# Mobile, AL bottles



## wonkapete (Oct 6, 2009)

This post is mostly geared to Warren, Marvin, and Robert.. or anyone else that has an interest in Mobile bottles.  I have a couple hundred Mobile bottles.  Haven't picked up any new additions in quite some time.  I figured I must have a majority of them by now, so time to start on a Mobile book.  But, just in the past 2 months, I've picked up 6 Mobile bottles that I didn't have.  That is pure joy and excitement!  Check these out.

 I'll start off with this mug base Gelbke.  I had heard about this mug base one, but had never seen one.  Here it is next to the regular one.  Snagged this one on Ebay for $150.  Gelbke was only around for a couple years in the mid-1890s.







 Next is a Cascade Ginger Ale one of my friends brought me.  She brought me two boxes of old bottles out of her grandmothers shed.  Most were milk bottles.  This one was hiding in the bottom of the box.  On the bottom, it's embossed 'Pallisers Beverage Company - Mobile, Ala'.  I'd never seen this one.






 Here is an absolute mint Gold Crown Ginger Ale from Fosko Bottling.  I had only ever seen one other and the guy wouldn't sell it for anything.  Luckily, this one just turned up!  It's pictured next to the Gold Crown that E. Carre bottled in previous years.






 Wow, I picked up this next one over the past weekend at a junk shop.  It's the Palliser's on the right.  Notice the fancy script writing.  Has 'Mobile, Ala' in fancy script around the base.  Warren, you said you had dozens of different Pallisers once.  Did you have this one?  I have tons of other variations, but had never seen this one.  While not that old (1930s1940s?), it must have been produced for a very short time.  I can't believe I've never seen one in my 25 yrs of collecting.

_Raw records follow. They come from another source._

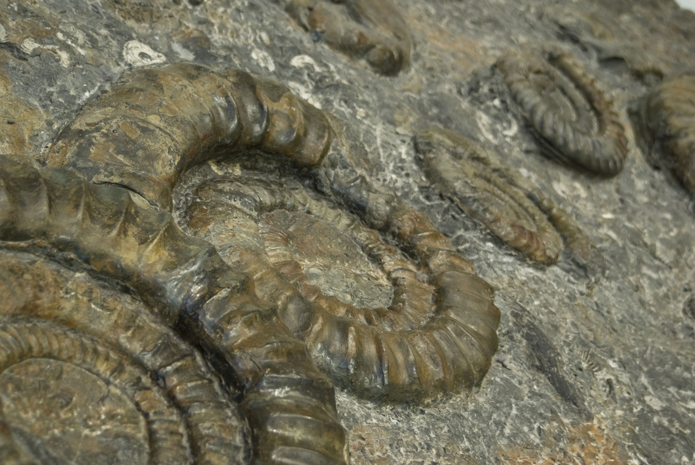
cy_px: 232
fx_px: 1595
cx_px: 348
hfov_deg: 24.6
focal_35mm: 82
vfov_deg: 16.6
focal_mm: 55
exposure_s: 1/2
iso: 200
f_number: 4.5
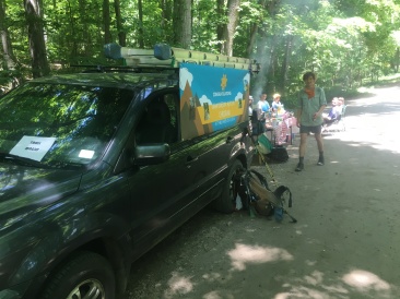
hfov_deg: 61.7
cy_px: 150
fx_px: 335
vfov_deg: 48.2
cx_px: 200
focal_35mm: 29
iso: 25
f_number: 2.2
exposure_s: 1/30
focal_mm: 4.15
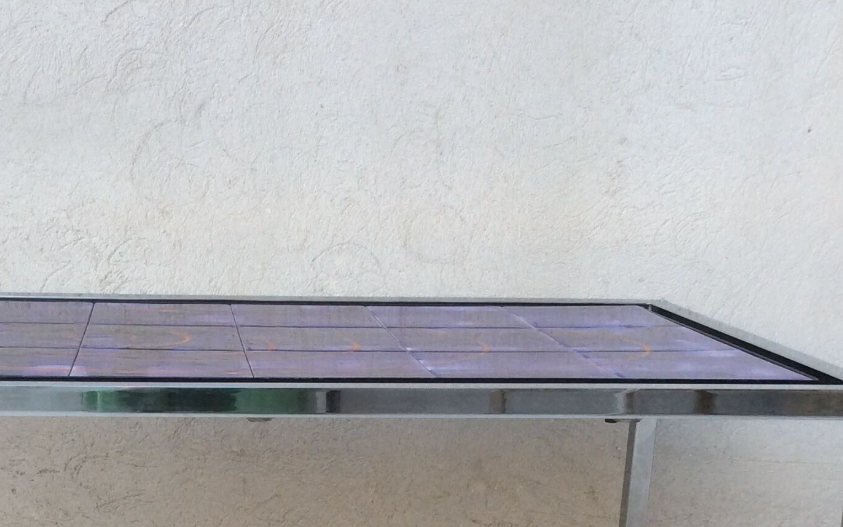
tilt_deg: -14.7
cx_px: 228
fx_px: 1470
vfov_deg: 19.9
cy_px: 466
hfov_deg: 31.5
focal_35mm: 64
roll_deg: -0.2
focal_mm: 3.3
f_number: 2.4
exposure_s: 1/107
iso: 32
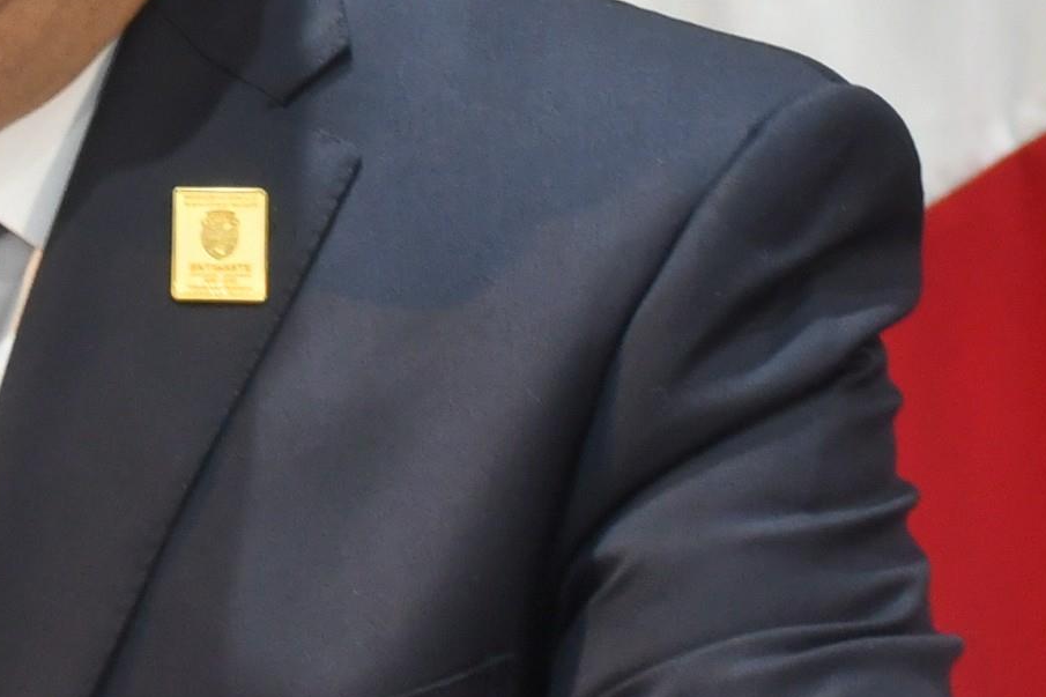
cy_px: -9
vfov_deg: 4.9
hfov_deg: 7.4
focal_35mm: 277
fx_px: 8046
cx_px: -170
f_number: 5
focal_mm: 40
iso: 800
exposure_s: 1/50
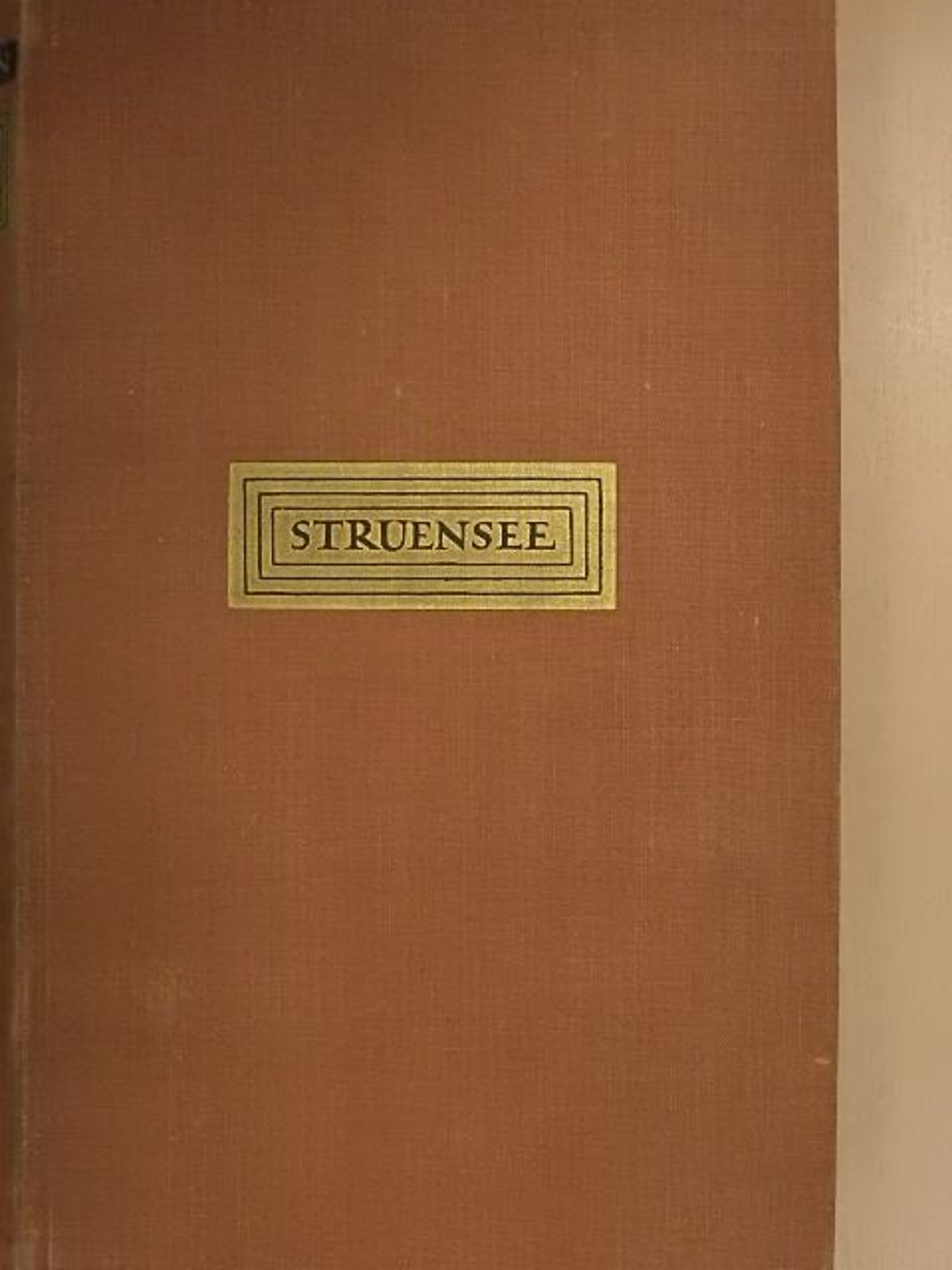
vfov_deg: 38.2
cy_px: 635
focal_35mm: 50
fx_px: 1833
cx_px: 476
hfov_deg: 29.1
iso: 1600
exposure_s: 1/200
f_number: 4
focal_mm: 9
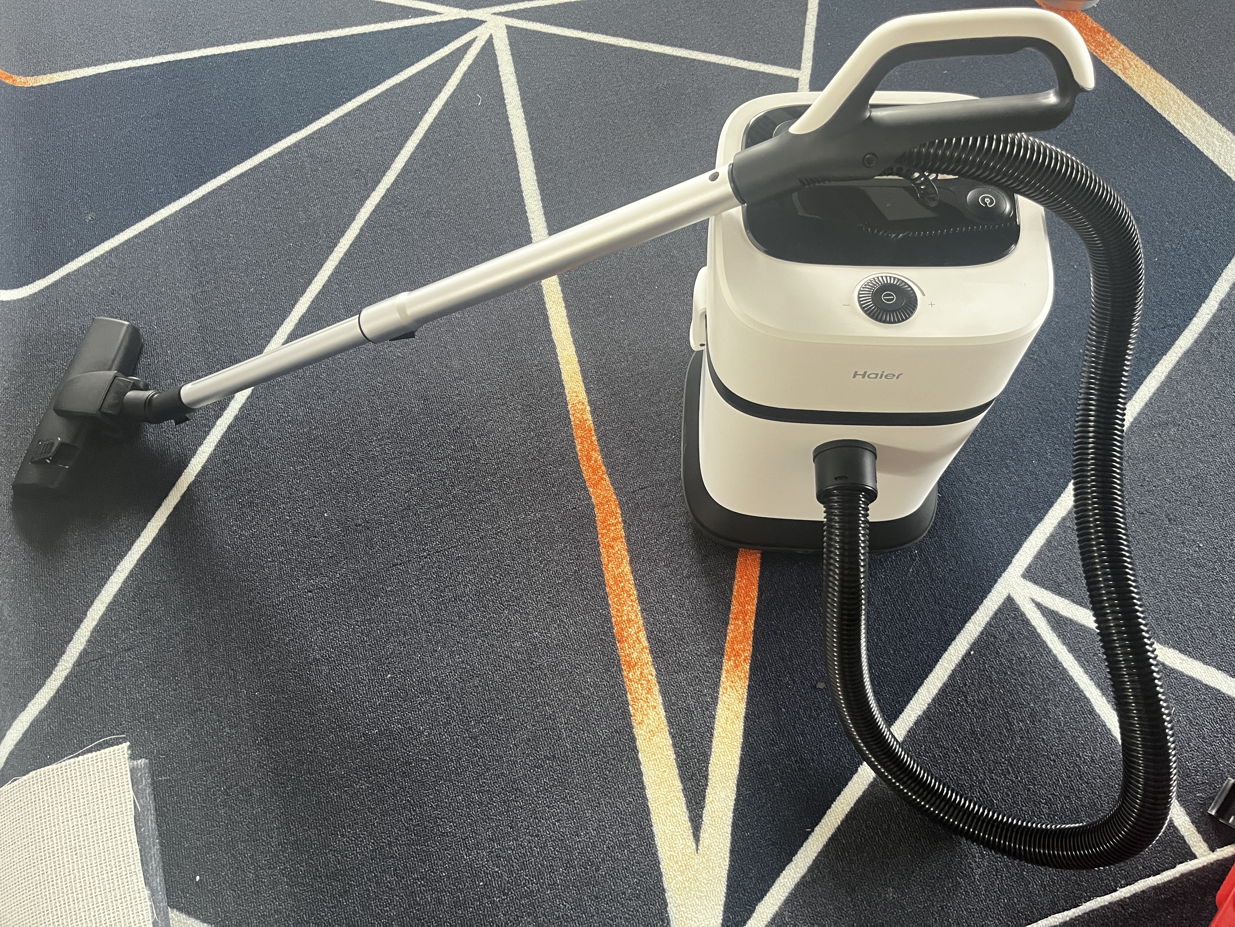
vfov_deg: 53.1
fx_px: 928
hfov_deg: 67.3
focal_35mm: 26
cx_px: 618
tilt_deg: -64.0
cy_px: 464
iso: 400
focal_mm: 5.1
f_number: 1.6
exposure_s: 1/60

 At the same junk shop, picked up this crippled Chaser, on the right.  






 While most of the label is gone, the ghost label on the back reads, ' Russ Beverage Company - Mobile, Ala'. 

 I wish I could find a minty one, but I'll settle for this one.  I'd never seen it.  Back in January, I remember Digger posting one like this but it was his Tenn one.  Same type of bottle though.  At least I know what the label looked like.  Anyone have one by chance??  






 This one I already had is also from Russ Beverage.  It's in good shape, just not as old.






 Lastly, I was floored to find this one.  Picked up a group of Carre bottles from this guy.  I have dozens of Carre bottles, but what's a few more.  So, I pay just a few dollars a piece and get home to start cleaning them up.  Low and behold, there is a typo Carre.  Notice the misspelled Carre on the right.  Has an 'i' in the name.  This is one of the rarest Mobile bottles and in excellent condition.  Tom Lines has it listed in his book, as "1 to 5 known to exist"!






 Is bottle collecting a blast or what?!?


----------



## #1twin (Oct 8, 2009)

Hey man, that is a great bunch of bottles. I really like the hutches and the mispelled Carre bottle. We should get together and dig some time. Thanks for showing them.   Marvin


----------



## capsoda (Oct 8, 2009)

Got to love the Palliser's and E Carrie bottles. There are about 20 or so different Palliser's bottles to collect. I had a big set of them and only got one in Mobile. The rest I dug in Pensacola. The E Carrie bottles were common over here too. The were bottling in Pensacola for a while. I guess the Palliser's all came over on the train or boats.


----------